В этот момент к ним присоединились две учительницы-пенсионерки.
– Доброе утро, милые дамы, – пророкотал полковник. – Баламут вернулся с операции на Дальнем Востоке. Выглядит ужасно воинственно, не находите? Насколько я понимаю, задал жару врагу! Схватил там одного и отрубил ему голову. В мое время такое не допускалось, по крайней мере на севере. Но может быть, в джунглях другие порядки. Деморализовать врага и посеять смятение, пробраться ночью в его лагерь, найти троих, отрезать голову среднему, чтобы остальные двое проснулись и увидели между собой обезглавленное тело. Кровь и все прочее. От уверенности в себе не остается и следа. От страха все кишки вывернет наружу.
Две пожилые самки вовсе не испугались, а радостно уставились на Баламута.
– Рады, что вы вернулись! – сказала одна.
– Были в туристической поездке? – осведомилась другая. – Или путешествовали частным образом?
– Частным образом, – ответил Баламут, относившийся к ним с симпатией.
– Как мужественно с вашей стороны. И многих вы убили?
– Только москитов, притом лишь тех, которые вполне заслужили это, – ответил Баламут.
– Просто замечательно!
Копила Крош, барсук-холостяк, уже сидел за столом и уплетал мышиную колбасу.
– А, вернулись? Хорошо провели время? Простите, не смогли прочесть ни одной вашей статьи. Мы слишком заняты. Генеральный директор очень доволен нашей работой. Не жертвовать же успехом в службе ради двух колонок в газете, правда?
– Посмотрите, что он мне привез! – воскликнула актриса. – Подарок. Разве это не… мило? – Она повертела вещицей перед его мордой.
Банковский клерк искоса посмотрел на голову:
– Что это? Маска?
– Нет, самая настоящая отрубленная голова!
– Отвратительно! – почесывая черно-белый пушистый нос, заявил Крош. – Какая мерзость! А что это было за животное?
Настал момент, которого Баламут с вожделением ждал с тех пор, как получил голову в подарок от вождя мангустов.
– Это барсук, – небрежно произнес исследователь.
Кресло Кроша отлетело в сторону. Барсук вскочил. Глаза его налились кровью.
– Ты лжешь! – заорал он на Баламута.
– Я не лгу никогда, – мягко произнес Баламут, сел и постучал крутым яйцом о край тарелки.
– Барсук? – переспросил клерк. – В Тараваке не водятся барсуки.
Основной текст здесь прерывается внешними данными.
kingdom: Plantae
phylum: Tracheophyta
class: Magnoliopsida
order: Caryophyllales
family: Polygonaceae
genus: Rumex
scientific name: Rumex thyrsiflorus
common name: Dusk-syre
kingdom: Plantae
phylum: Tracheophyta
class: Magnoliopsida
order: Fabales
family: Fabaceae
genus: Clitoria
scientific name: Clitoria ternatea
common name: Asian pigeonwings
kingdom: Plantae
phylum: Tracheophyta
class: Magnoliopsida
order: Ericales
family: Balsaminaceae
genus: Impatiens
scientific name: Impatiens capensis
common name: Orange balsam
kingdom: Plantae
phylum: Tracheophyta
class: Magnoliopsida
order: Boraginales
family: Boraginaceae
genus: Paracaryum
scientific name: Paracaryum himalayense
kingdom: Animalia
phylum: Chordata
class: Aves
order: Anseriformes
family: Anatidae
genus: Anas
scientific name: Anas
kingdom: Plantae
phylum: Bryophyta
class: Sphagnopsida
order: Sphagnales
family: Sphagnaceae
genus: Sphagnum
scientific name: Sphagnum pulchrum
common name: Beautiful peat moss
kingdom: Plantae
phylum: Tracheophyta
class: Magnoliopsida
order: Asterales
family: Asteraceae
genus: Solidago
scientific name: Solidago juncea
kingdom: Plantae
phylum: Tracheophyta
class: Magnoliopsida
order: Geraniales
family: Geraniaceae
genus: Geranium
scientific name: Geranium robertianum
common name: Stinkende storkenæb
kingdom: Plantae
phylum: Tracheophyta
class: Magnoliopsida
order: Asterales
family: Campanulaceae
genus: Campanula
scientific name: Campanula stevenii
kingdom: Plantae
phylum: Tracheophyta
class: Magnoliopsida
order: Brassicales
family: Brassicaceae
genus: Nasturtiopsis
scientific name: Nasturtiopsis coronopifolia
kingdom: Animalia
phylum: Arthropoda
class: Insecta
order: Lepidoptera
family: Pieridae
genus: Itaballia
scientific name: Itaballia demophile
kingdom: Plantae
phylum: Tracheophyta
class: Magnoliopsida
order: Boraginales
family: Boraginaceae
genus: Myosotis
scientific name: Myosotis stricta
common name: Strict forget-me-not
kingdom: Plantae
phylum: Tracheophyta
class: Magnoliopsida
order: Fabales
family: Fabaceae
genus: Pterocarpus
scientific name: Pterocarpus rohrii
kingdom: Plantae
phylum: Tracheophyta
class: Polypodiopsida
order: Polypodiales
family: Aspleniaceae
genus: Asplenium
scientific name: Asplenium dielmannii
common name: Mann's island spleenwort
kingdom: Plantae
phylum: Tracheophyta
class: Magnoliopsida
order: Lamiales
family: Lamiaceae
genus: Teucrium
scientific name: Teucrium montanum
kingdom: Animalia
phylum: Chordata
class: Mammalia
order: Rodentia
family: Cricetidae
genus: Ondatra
– Вы правы, – ответил Баламут. – Этот был не местный. Он отправился в Таравак в начале века, как миссионер. Сначала завоевал довольно приличную репутацию, но потом надоел мангустам… Они решили, что он немного привирает, и, так сказать, перерезали ему горло. Могу добавить, что мне известно даже имя этого барсука.
– О, и кто же он? – хором спросили пожилые сестры. – Мы его знаем?
– Ну, оно вряд ли вам что-нибудь скажет. Что это, мой друг из банка вроде изменился в морде? Вы вспомнили о своем деде? Если не ошибаюсь, его звали Балдахин Крош, так? Да, Копила, это он! Это ваш предок, погибший в расцвете сил.
– Мы… мы в это не верим!
– Но это сущая правда, мой друг! – мысленно потирая лапы от удовольствия, вздохнул Баламут. – Чистейшая правда. Понимаю, вам тяжело узнать, как кончил свои дни ваш дед. Но он погиб за правое дело, Копила! Это достойная смерть. Я и сам хотел бы так умереть. Сказать по правде, я ему даже завидую. Но теперь он вернулся, пусть немного облезший и покрытый паразитами, но вернулся!
Крош едва сдерживал гнев, ужас и полнейшую растерянность. Он протянул лапу к актрисе, по-прежнему державшей отвратительную голову на предельной дистанции.